【ニ】
「ちょっ、芽衣! 苦しいって」
拓は気恥ずかしさからか、頬を赤らめてうなった。そこで芽衣ちゃんが拓から離れるのかと思いきや、にゅっと顔をさらに拓に近づける。それに拓は更に顔を赤くした。
「拓君、びっくりした?」
芽衣ちゃんは、悪戯が成功したことを心底喜んでいるようである。拓の立場を自分と桃に置き換えて、僕は心底拓に同情した。
「そろそろ離れてあげたら?」
僕の助け舟に、拓は安心したように息をはく。きっといまだに心臓がバクバクしていることだろう。拓が落ち着くのを待つ間に、芽衣ちゃんは持ってきたバックをがさがさと開けている。
「はい、お土産!」
と拓に差し出されたのは小さなノートだった。なぜノートを差し出したのだろうか。桃と二人で顔を見合わせて、拓達の手元を覗き込む。よくよくみれば、それは分厚い表紙をしていてアルバムと書かれている。
「拓君に、あの時渡せなかった写真いっぱい集めて作ったの」
「ありがとう」
お礼を言って拓はとても大切そうにそのアルバムを受け取った。
「ねぇ、開けて見て」
にこにこと笑顔を絶やさない芽衣ちゃんの申し出に、拓が断れるはずがない。僕と桃のことを気にしつつも、拓はそのアルバムを開いた。
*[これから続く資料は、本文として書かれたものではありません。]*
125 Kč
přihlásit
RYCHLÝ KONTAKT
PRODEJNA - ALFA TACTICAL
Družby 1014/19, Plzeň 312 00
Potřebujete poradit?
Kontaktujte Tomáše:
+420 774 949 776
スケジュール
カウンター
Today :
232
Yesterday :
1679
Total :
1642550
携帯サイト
どうやら拓と芽衣ちゃんとの縁は、入学式以前から続いているらしい。一緒に並んだ入学式の写真から始まって、運動会や遠足、誕生会の写真まである。そしてページの最後には芽衣ちゃんと拓達のクラスメイトとの集合写真と、芽衣ちゃんの新しい学校だろうかそこで取られた集合写真が並んで張られていた。
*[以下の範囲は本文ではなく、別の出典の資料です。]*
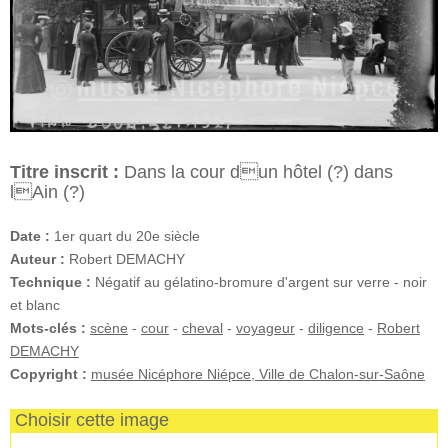
Titre inscrit :
Dans la cour dun hôtel (?) dans
lAin (?)
Date :
1er quart du 20e siècle
Auteur :
Robert DEMACHY
Technique :
Négatif au gélatino-bromure d'argent sur verre - noir
et blanc
Mots-clés :
scène
-
cour
-
cheval
-
voyageur
-
diligence
-
Robert
DEMACHY
Copyright :
musée Nicéphore Niépce, Ville de Chalon-sur-Saône
Choisir cette image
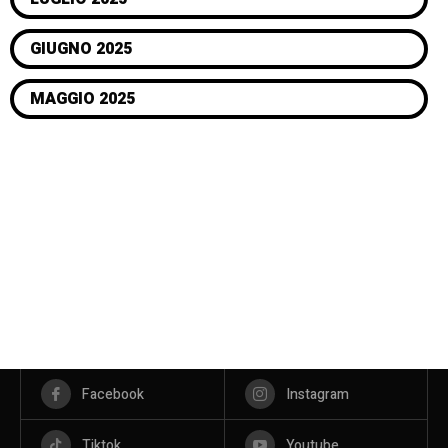
GIUGNO 2025
MAGGIO 2025
Facebook
Instagram
Tiktok
Youtube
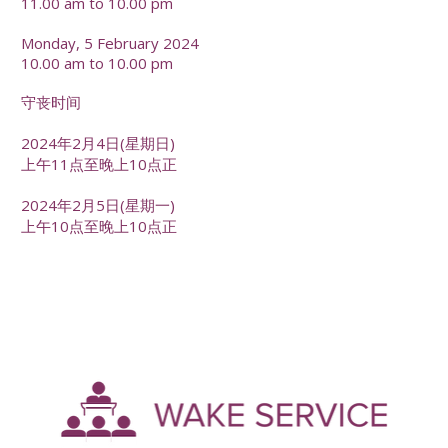
11.00 am to 10.00 pm
Monday, 5 February 2024
10.00 am to 10.00 pm
守丧时间
2024年2月4日(星期日)
上午11点至晚上10点正
2024年2月5日(星期一)
上午10点至晚上10点正
-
自分の写った写真はともかくとして、拓はもう一枚を複雑そうに見つめている。確かに自分のいないところで、芽衣ちゃんが楽しそうにしているのは複雑だよなぁ。
だが動揺していたのは拓だけではなかったらしい。僕の隣で、「嘘……」と桃が驚いたようにつぶやいたのが聞こえた。桃の方を見やれば、顔を真っ青にしてガタガタと震えている。
「桃、大丈夫か?」
桃の肩に優しく触れれば、桃の身体はそのまま力なくその場に崩れ落ちた。カウンターから心配した司さんが飛び出してくる。桃は司さんに身体を預けるとそのまま意識を手放した。